Law and Order: 9/24 (Spoilers)

First off, the second Legal Aid counsel’s (and the guy tried) name was Tim Schwimmer.

Question, though: Who was the actress who played the first Legal Aid attorney? This has been bugging the hell out of me all day.


Okay, so if Bruner just told Bob where the bodies were, and Bob concealed that information, he couldn’t be charged with anything?

But since he actually went to go confirm that, and locked the door behind him, he became part of the conspiracy to conceal the evidence from the police?

The title of the episode as it came up in my Tivo was


You mean Bob?:smiley:

Sua thanks for the explanation. This episode is getting more convoluted as we go along.

Yep - well, not a conspirator, but an accomplace after the fact (not that there is much difference).

It’s not that confusing, really. You don’t have a legal obligation to make the police’s job easier, but you do have a legal obligation not to make the police’s job harder.

Ms Robyn I don’t know her name, but to nitpick, she wasn’t a Legal Aid lawyer. She was an attorney in private practice. Attorneys are called, on a rotating basis, to supplement Legal Aid by taking on cases pro bono.


Nitpick: it IS hearsay, but admissible as an exception to the hearsay rule.

I didn’t see the episode.

It’s unclear to me from the episode descriptions above if Bruner was with Bob when Bob saw the bodies and locked the door, or if Bob was there alone and Bruner was relating what Bob told him had happened.

If the latter, then I’m not so sanguine that the statement is admissible. The key element for an admission against penal interest is the state of mind of the declarant: he must know, at the time he’s making the statement, that it tends to expose him to criminal liability. If Bob didn’t realize that locking the door would constitute a crime, or believed that the privilege would shield him from criminal liability, then his statement is NOT against penal interest, and Bruner can’t relate it.

  • Rick

Bob was alone. But then, I can’t see the locking of the door as anything other than a barely technical issue. The door was locked to begin with, and he left it as he found it. That may have screwed him up big time, but making a minor mistake like that shouldn’t magically give free reign to break privalege. It’s the client’s interests which are the highest order of business, not the DefAts.

I also don’t think that loophole is as big as it’s being made out to be. If it was, prosecutors could extract privaleged evidence from defense attorneys with impunity simply by concocting accusations against the DAs that would then allow the DefAts to ethics-conflict-free reveal things they otherwise wouldn’t be able to.

The killer was WAY screwier than Spacey’s Doe. He did look like Spacey, and he had the same shitck of being amused by messing around. But where Spacey’s character was reserved and coy about it, this guy was garish and full of all sorts of tics and outbursts.

The first attorney was played by Susan Floyd, who has made several appearances on L & O and also starred briefly in a God-awful sitcom on ABC when she had curly hair.

__Information supplied__:
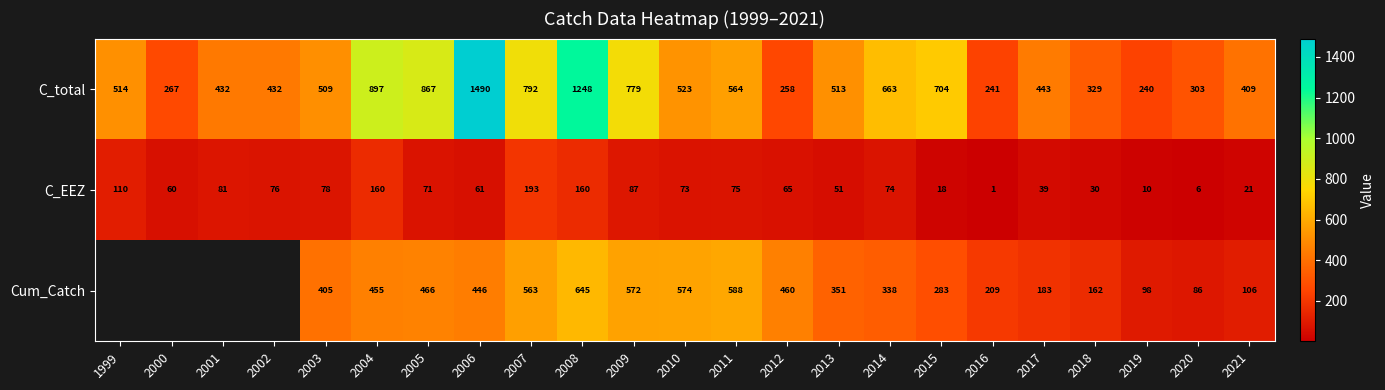

What is the spread (max minus min) of values at 2000?

207.0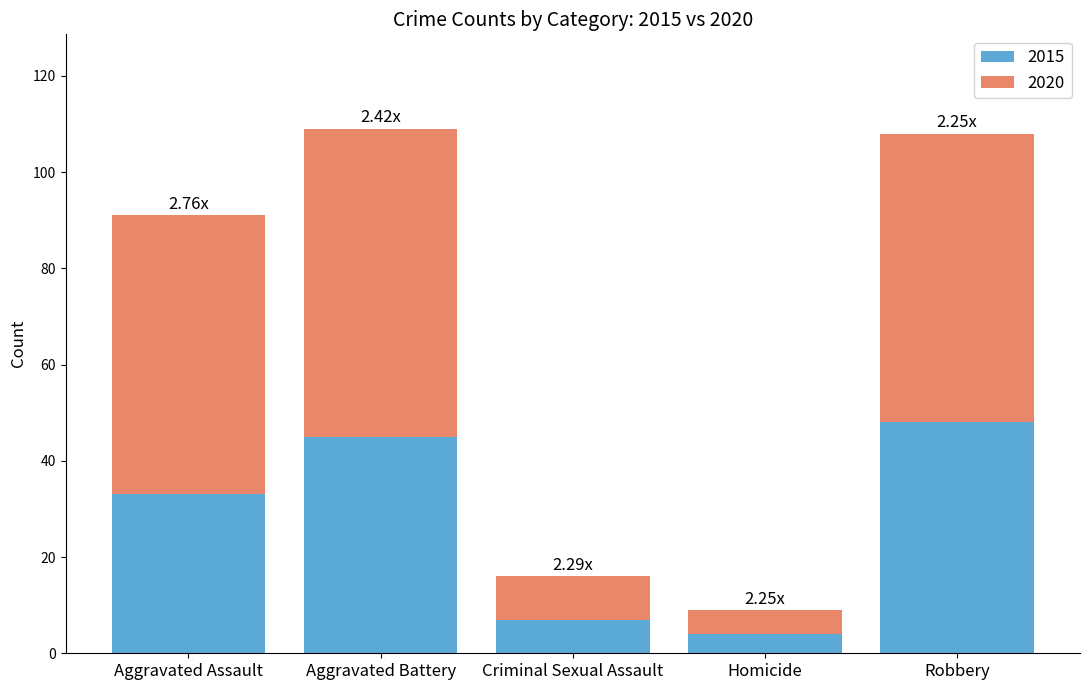

List the labels in order of 2015 value, smallest first.

Homicide, Criminal Sexual Assault, Aggravated Assault, Aggravated Battery, Robbery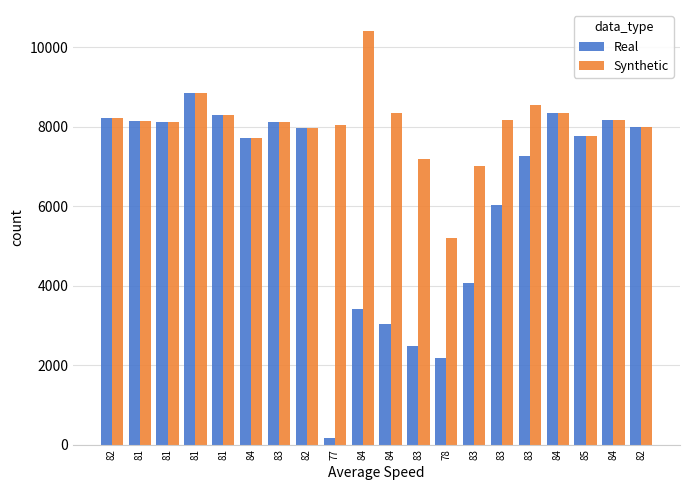

What is the difference between the maximum and minimum values in the Synthetic series?

5213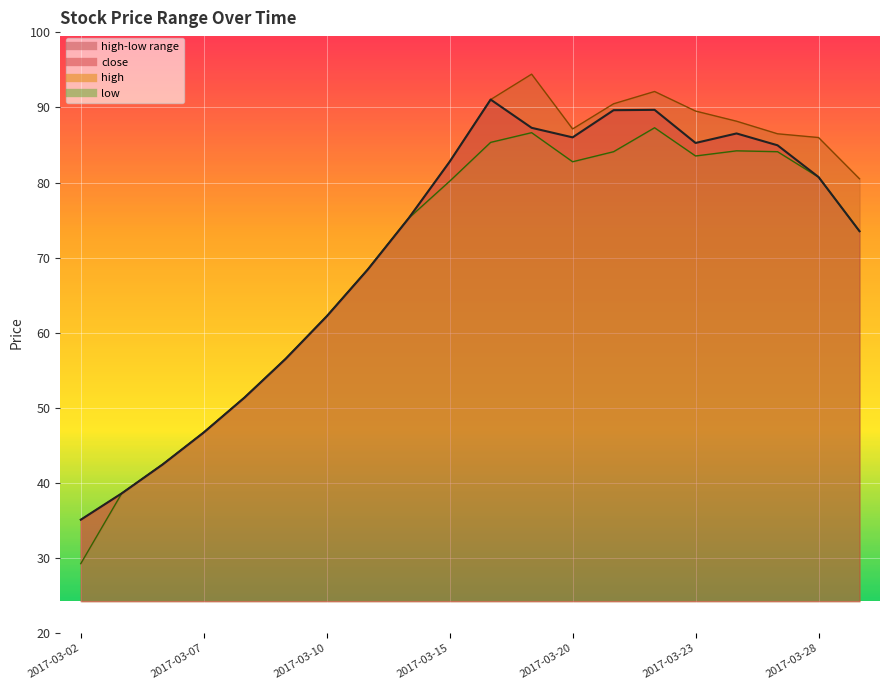

The value of close at 2017-03-09 is 33.9. True or false?

False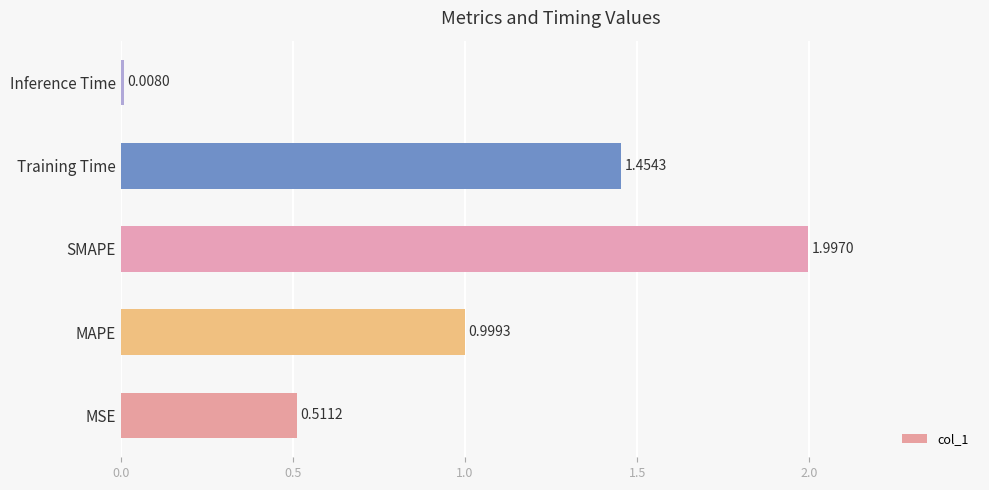

Which has a higher value, MSE or MAPE?

MAPE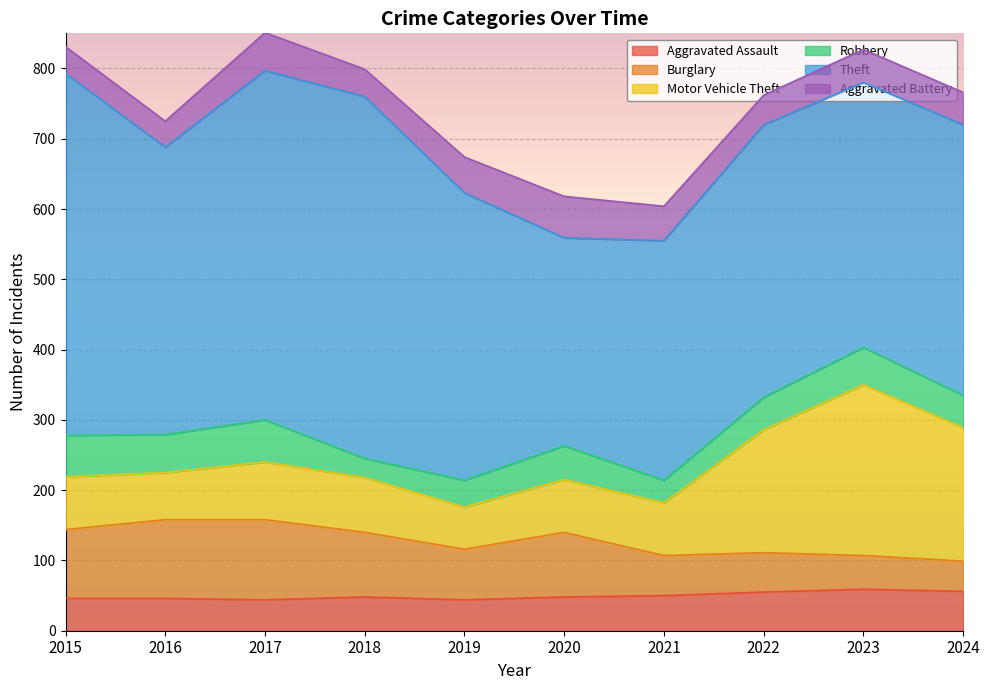

At which label does Motor Vehicle Theft reach its minimum?

2019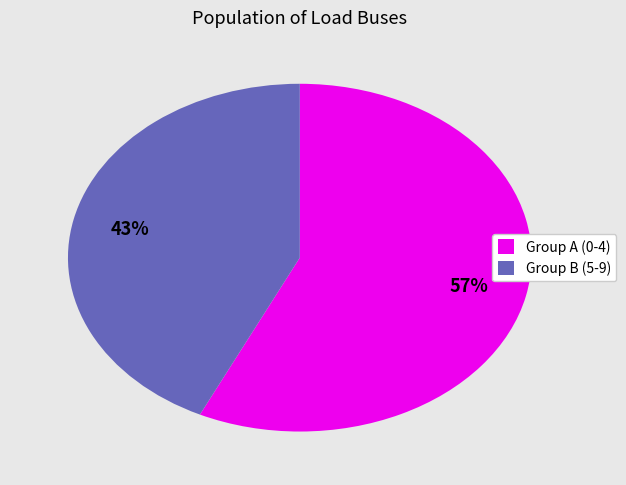

Does any single category account for the majority?

Yes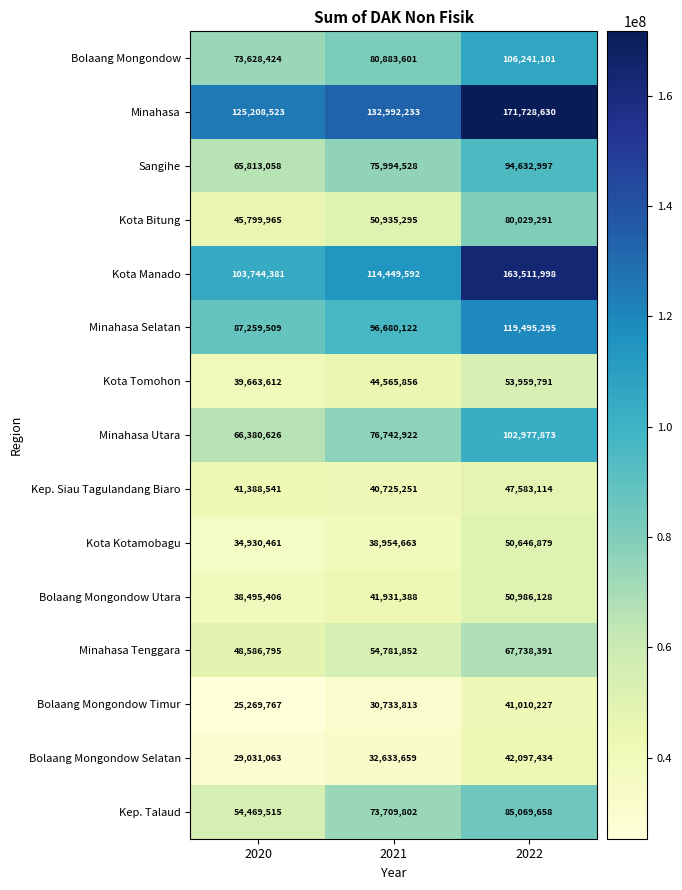

What is the maximum value shown in the chart?

171728630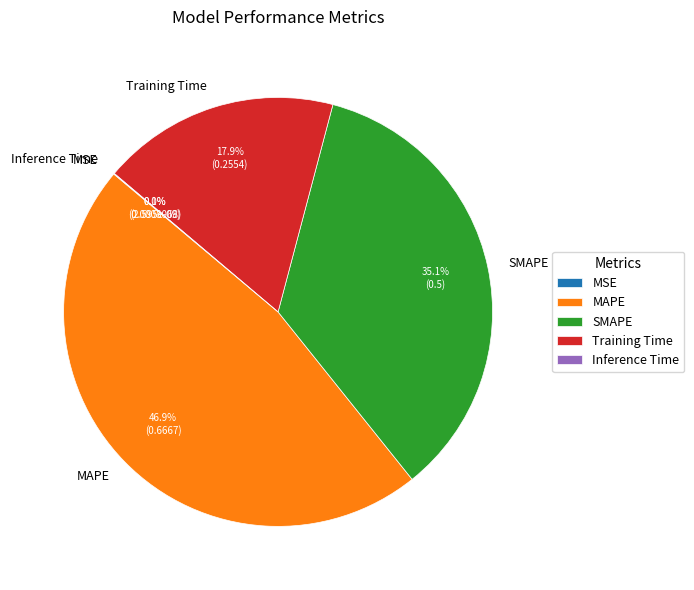

Combined, what portion of the pie is Training Time and MSE?

17.9%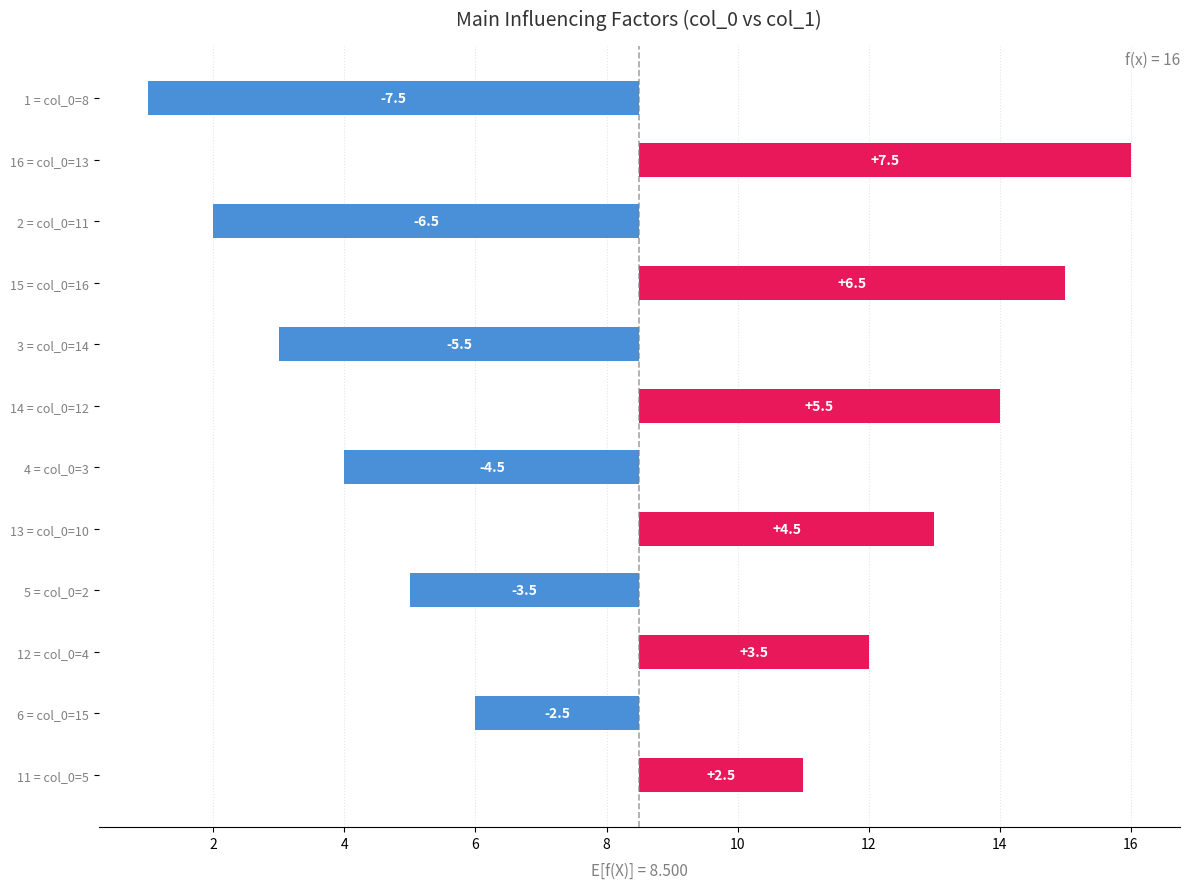

What is the difference between the maximum and minimum values?

15.0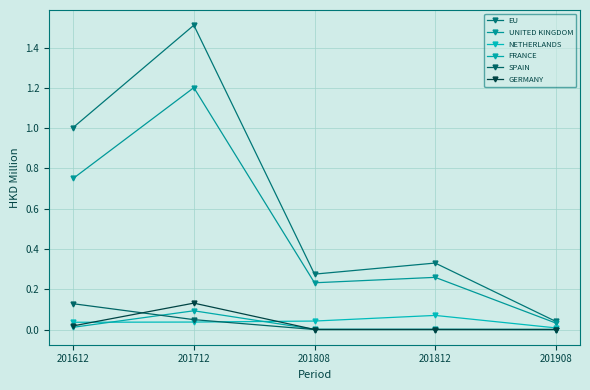

How many categories are shown in the chart?

5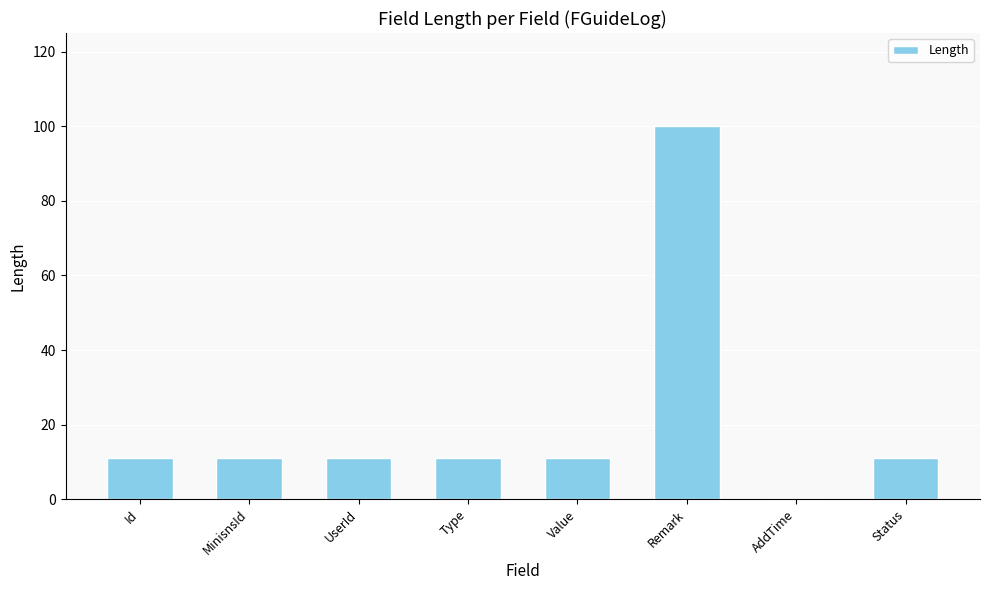

Reading right to left, transcribe all the data shown in this chart.

11	0	100	11	11	11	11	11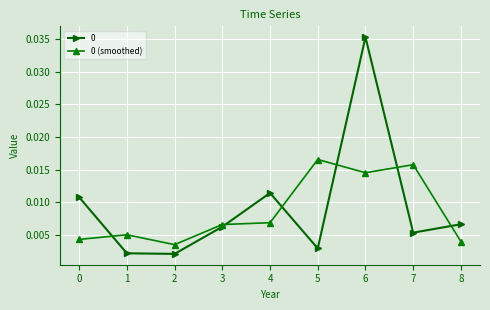

Which category has the highest value across all series?

6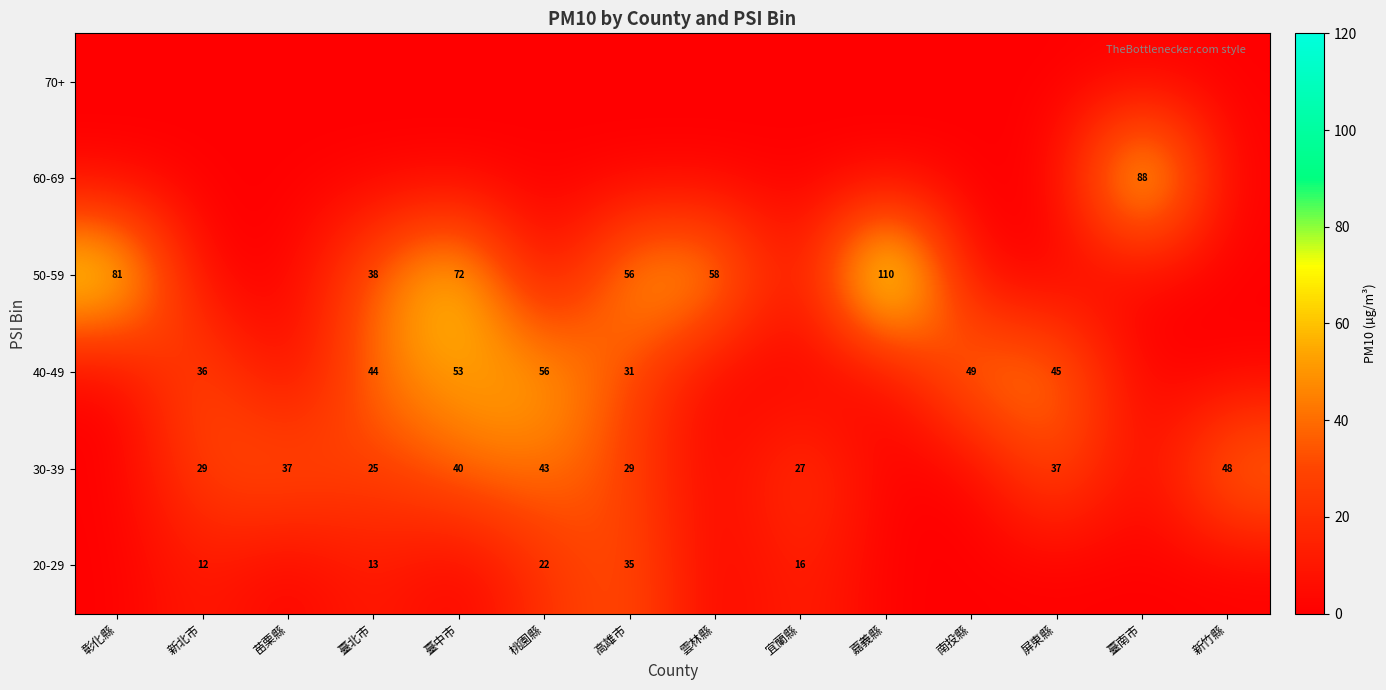

The 50-59 series shows 31 at 彰化縣. True or false?

False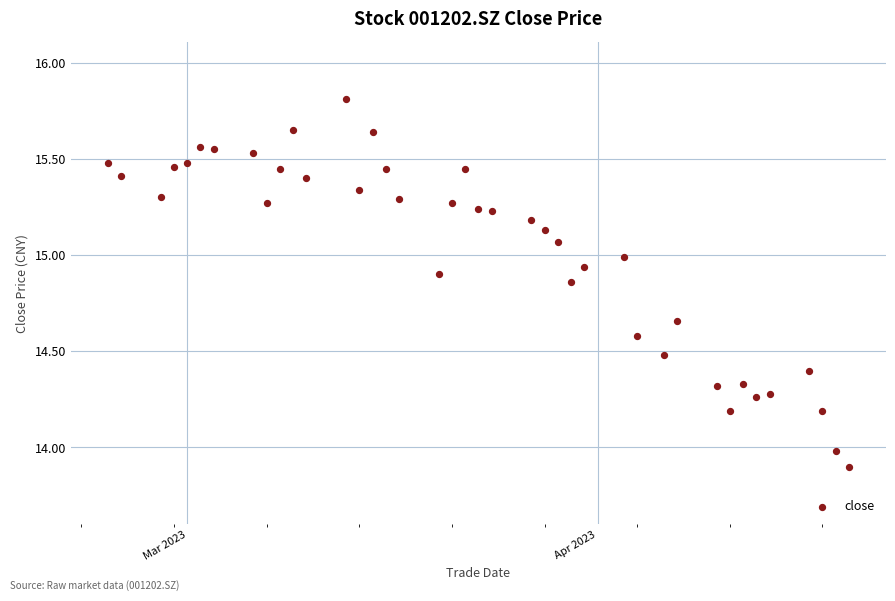

What is the range of Y values (max minus min)?

1.9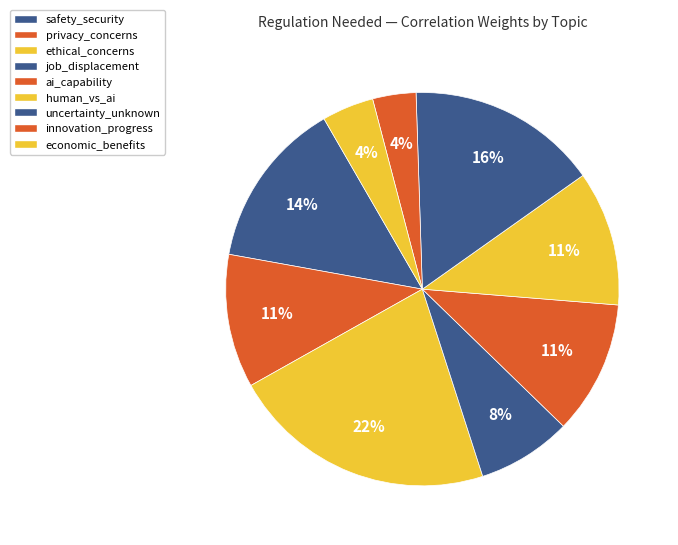

Count the number of slices in the pie.

9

__Exercise__:
Answer these from the Law and Order discussion above:
(a) What was the name of the second Legal Aid counsel?
(b) Which actress played the first attorney?
(c) What kind of practice was that first attorney in?

__Exercise response__:
(a) Tim Schwimmer
(b) Susan Floyd
(c) Private practice